Retype each line of the material exactly, please, skipping any picture in it.

» **Given information**
Segment Open
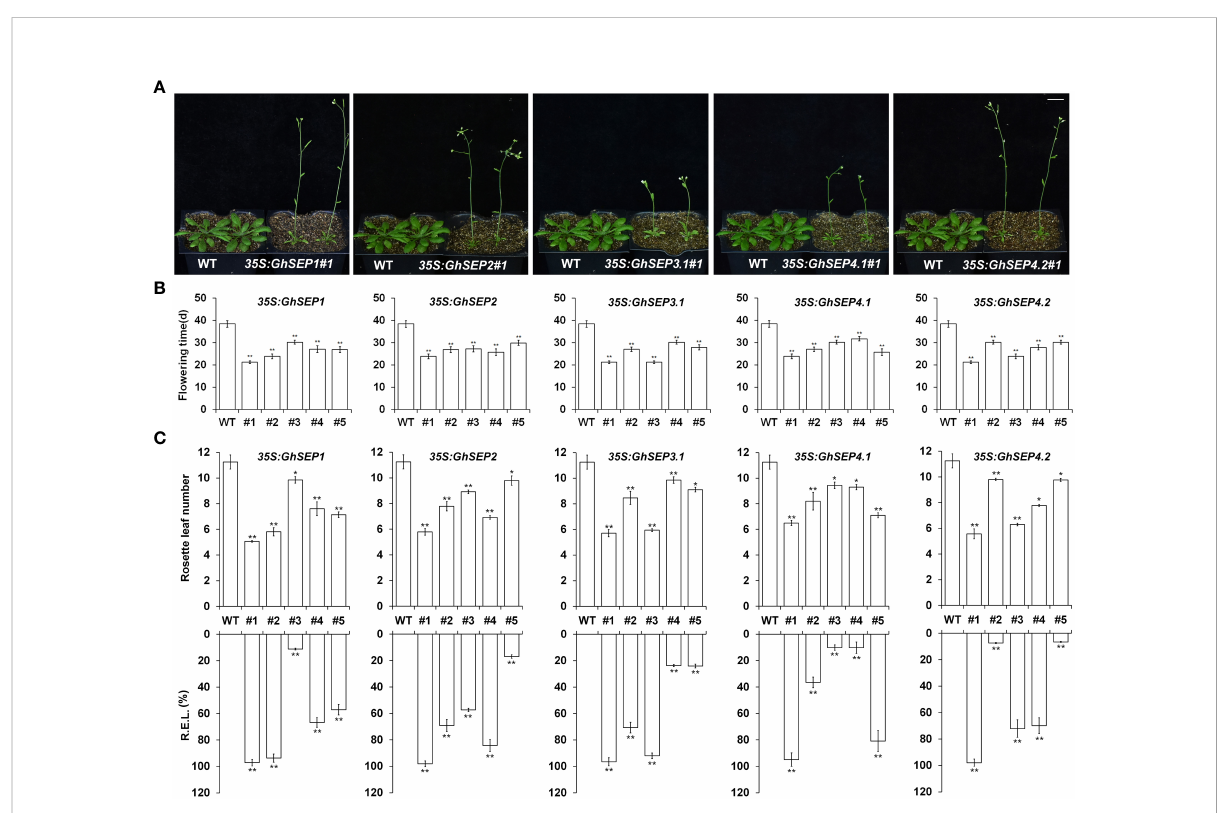
FIGURE 3 Phenotypes of 35S:GhSEP s transgenic Arabidopsis plants. (A, B) 35S:GhSEP s fl owered earlier than wild-type (WT) plants under the long-day (LD) conditions. The same WT plants served as the controls of the transgenic plants for taking photos in A. Scale bar stands for 1 cm. (C) Upregulation of GhSEP s in independent 35S:GhSEP transgenic plants is related to the degree of early fl owering under LD conditions. Asterisks indicate signi fi cant differences (Student ’ s t -test, * p ≤ 0.05, ** p ≤ 0.01). Error bars denote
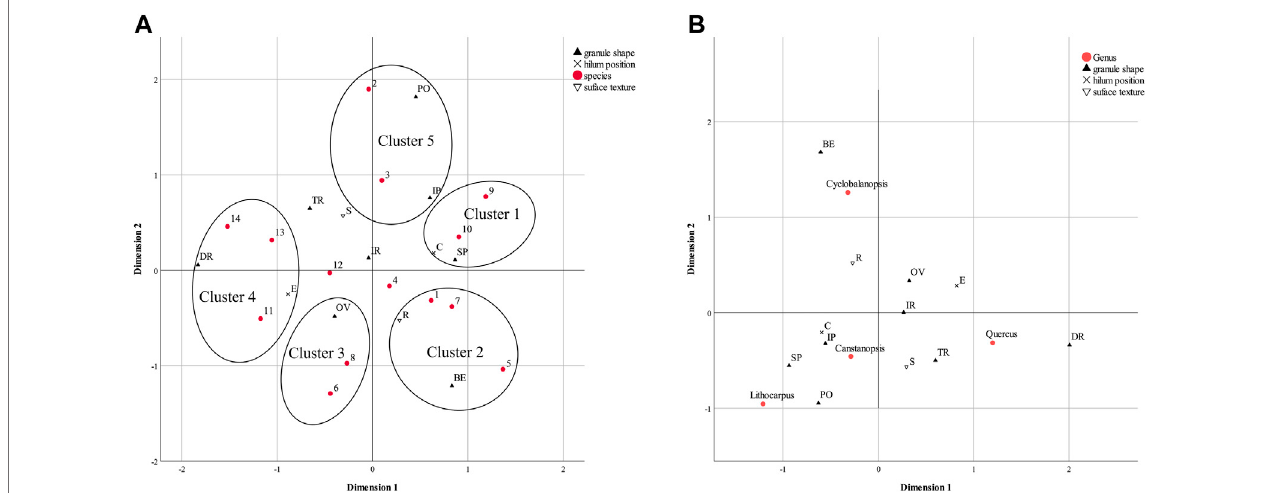
FIGURE6| MCAresultofmorphometricdataofFagaceaestarches: (A) atthespecieslevel; (B) atthegenuslevel.Labels:Species:1, Castanopsisplatyacantha ;2, Castanopsis hystrix ; 3, Castanopsis fargesii ; 4, Castanopsis sclerophylla ; 5, Cyclobalanopsis glauca ; 6, Cyclobalanopsis chapensis ; 7, Cyclobalanopsis gambleana ; 8, Cyclobalanopsis phanera ; 9, Lithocarpus cleistocarpus ; 10, Lithocarpus litseifolius ; 11, Quercus cocciferoides ; 12, Quercus oxyphylla ; 13, Quercus variabilis ; 14, Quercus franchetii . Shapes: BE: bell-shape, DR: drop-shape, FA: faceted sphere, IP: irregular polyhedron, IR: irregular shape, OV: oval shape, PE: pestle shape, PO: polygonal shape, SP: sphere, SC: spherical cap, SS: spindle-shape, TR: triangle. Lamellae visibility: L – A: lamellae absence, L – P: lamellae presence. Surfaces texture: R: rough surface, S: smooth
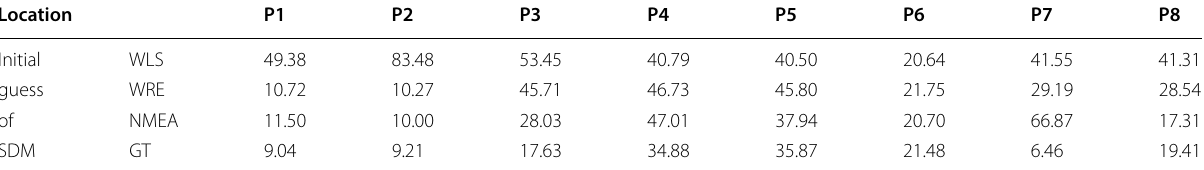
Table 7 The mean error of SVM classification based shadow matching initialized by different approaches (m) Location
Segment Closed
» **Exercise answer**
FIGURE 3 Phenotypes of 35S:GhSEP s transgenic Arabidopsis plants. (A, B) 35S:GhSEP s fl owered earlier than wild-type (WT) plants under the long-day (LD) conditions. The same WT plants served as the controls of the transgenic plants for taking photos in A. Scale bar stands for 1 cm. (C) Upregulation of GhSEP s in independent 35S:GhSEP transgenic plants is related to the degree of early fl owering under LD conditions. Asterisks indicate signi fi cant differences (Student ’ s t -test, * p ≤ 0.05, ** p ≤ 0.01). Error bars denote
FIGURE6| MCAresultofmorphometricdataofFagaceaestarches: (A) atthespecieslevel; (B) atthegenuslevel.Labels:Species:1, Castanopsisplatyacantha ;2, Castanopsis hystrix ; 3, Castanopsis fargesii ; 4, Castanopsis sclerophylla ; 5, Cyclobalanopsis glauca ; 6, Cyclobalanopsis chapensis ; 7, Cyclobalanopsis gambleana ; 8, Cyclobalanopsis phanera ; 9, Lithocarpus cleistocarpus ; 10, Lithocarpus litseifolius ; 11, Quercus cocciferoides ; 12, Quercus oxyphylla ; 13, Quercus variabilis ; 14, Quercus franchetii . Shapes: BE: bell-shape, DR: drop-shape, FA: faceted sphere, IP: irregular polyhedron, IR: irregular shape, OV: oval shape, PE: pestle shape, PO: polygonal shape, SP: sphere, SC: spherical cap, SS: spindle-shape, TR: triangle. Lamellae visibility: L – A: lamellae absence, L – P: lamellae presence. Surfaces texture: R: rough surface, S: smooth
Table 7 The mean error of SVM classification based shadow matching initialized by different approaches (m) Location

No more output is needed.